Mittelschwaebische Nachrichten
Die Kugeln sollen Vergangenheit sein
Staatschef und Farc-Rebellen beenden den jahrelangen Bürgerkrieg. Amnestie gibt es nicht automatisch
Puebla Es ist einer dieser denkwürdigen Tage, an denen es gute Nachrichten in die Schlagzeilen schaffen. „Die Welt ist um einen Krieg ärmer“, sagt Kolumbiens Präsident Juan Manuel Santos am Montag bei der Unterzeichnung des Friedensvertrags in der Hafenstadt Cartagena. Und obwohl das nicht so ganz stimmt – die kleinere Guerrillagruppe ELN befindet sich noch immer im Krieg gegen den Staat –, werden sogar die Augen des gewieften Pokerspielers nach über vier Jahren gespannter Verhandlungen feucht, als die Gäste mit ihren weißen Taschentüchern winken und „nie wieder Krieg“rufen.
Es ist sein Tag. Santos hat geschafft, woran alle seine Vorgänger gescheitert sind. Die Unterzeichnung ist perfekt inszeniert, mit Beethovens „Ode an die Freude“, einheimischen Kinderchören, Friedenstauben und mit aus Patronenhülsen gefertigten Kugelschreibern, auf denen die Worte prangen: „Die Kugeln sind unsere Vergangenheit, die Bildung ist unsere Zukunft.“Es ist kein Zufall, dass sich Rebellenchef Timoleón Jiménez, genannt Timoschenko, ausgerechnet bei der Unterzeichnung, als alle Kameras auf ihn gerichtet sind, öffentlich für das Leid entschuldigt, das die Revolutionären Streitkräfte Kolumbiens (Farc) den Kolumbianern in 52 Jahren Krieg zugefügt haben.
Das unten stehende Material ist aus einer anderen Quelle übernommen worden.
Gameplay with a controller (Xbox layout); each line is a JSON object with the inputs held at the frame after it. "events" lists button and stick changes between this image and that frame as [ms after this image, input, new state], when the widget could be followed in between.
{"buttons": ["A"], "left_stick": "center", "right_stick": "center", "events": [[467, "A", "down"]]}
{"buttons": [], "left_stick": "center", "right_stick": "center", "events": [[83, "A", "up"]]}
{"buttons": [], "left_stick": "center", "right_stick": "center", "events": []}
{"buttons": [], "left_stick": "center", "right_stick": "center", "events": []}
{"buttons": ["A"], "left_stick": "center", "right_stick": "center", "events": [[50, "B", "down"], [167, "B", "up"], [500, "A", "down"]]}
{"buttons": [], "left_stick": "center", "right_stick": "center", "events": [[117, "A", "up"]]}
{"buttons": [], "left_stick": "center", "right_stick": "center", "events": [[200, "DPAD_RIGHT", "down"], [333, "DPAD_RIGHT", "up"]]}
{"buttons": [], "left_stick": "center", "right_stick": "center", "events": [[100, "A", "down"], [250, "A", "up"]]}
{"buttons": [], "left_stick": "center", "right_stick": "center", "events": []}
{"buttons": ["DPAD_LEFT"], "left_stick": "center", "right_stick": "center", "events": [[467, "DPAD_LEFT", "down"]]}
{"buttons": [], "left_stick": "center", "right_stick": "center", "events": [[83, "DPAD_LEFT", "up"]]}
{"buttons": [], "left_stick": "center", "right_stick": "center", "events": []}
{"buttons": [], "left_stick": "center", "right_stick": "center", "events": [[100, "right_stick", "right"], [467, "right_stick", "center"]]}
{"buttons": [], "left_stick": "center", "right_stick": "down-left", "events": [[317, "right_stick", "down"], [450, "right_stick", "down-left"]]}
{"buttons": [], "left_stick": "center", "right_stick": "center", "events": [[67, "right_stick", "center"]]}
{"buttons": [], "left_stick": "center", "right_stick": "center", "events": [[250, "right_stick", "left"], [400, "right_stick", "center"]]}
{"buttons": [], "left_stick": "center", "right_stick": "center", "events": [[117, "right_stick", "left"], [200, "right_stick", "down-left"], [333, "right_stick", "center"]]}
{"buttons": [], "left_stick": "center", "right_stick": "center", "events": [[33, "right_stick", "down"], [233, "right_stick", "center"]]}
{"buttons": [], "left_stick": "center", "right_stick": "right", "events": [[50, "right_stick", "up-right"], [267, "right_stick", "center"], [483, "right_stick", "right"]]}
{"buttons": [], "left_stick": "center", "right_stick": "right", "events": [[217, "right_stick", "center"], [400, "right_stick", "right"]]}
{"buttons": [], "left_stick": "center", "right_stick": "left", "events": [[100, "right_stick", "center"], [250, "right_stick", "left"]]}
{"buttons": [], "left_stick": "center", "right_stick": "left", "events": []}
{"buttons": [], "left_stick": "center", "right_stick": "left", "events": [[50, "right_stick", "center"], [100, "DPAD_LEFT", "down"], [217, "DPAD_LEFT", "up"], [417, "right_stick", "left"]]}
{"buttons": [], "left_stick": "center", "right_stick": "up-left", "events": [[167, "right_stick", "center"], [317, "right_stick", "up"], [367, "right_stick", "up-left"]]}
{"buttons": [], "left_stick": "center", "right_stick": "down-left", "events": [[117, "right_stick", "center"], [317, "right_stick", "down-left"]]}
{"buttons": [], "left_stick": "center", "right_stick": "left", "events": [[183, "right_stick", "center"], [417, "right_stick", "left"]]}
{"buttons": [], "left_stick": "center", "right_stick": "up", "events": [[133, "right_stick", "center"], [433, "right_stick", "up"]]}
Die Unterzeichnung des Friedensvertrags ist erst der Anfang eines schwierigen Versöhnungs- und Befriedungsprozesses. Dass UNGeneralsekretär Ban Ki Moon und die Weltgemeinschaft ihre Unterstützung zugesagt haben, garantiert noch lange nicht, dass das Werk gelingt. Wie viel Hoffnung hatten die Friedensverträge in El Salvador oder Guatemala geweckt? Heute gehören beide Länder zu den gewalttätigsten der Welt. Bewaffnete Banden terrorisieren die Bevölkerung und lösen massive Fluchtbewegungen aus. Der Staat ist zur Beute einer kleinen Elite geworden.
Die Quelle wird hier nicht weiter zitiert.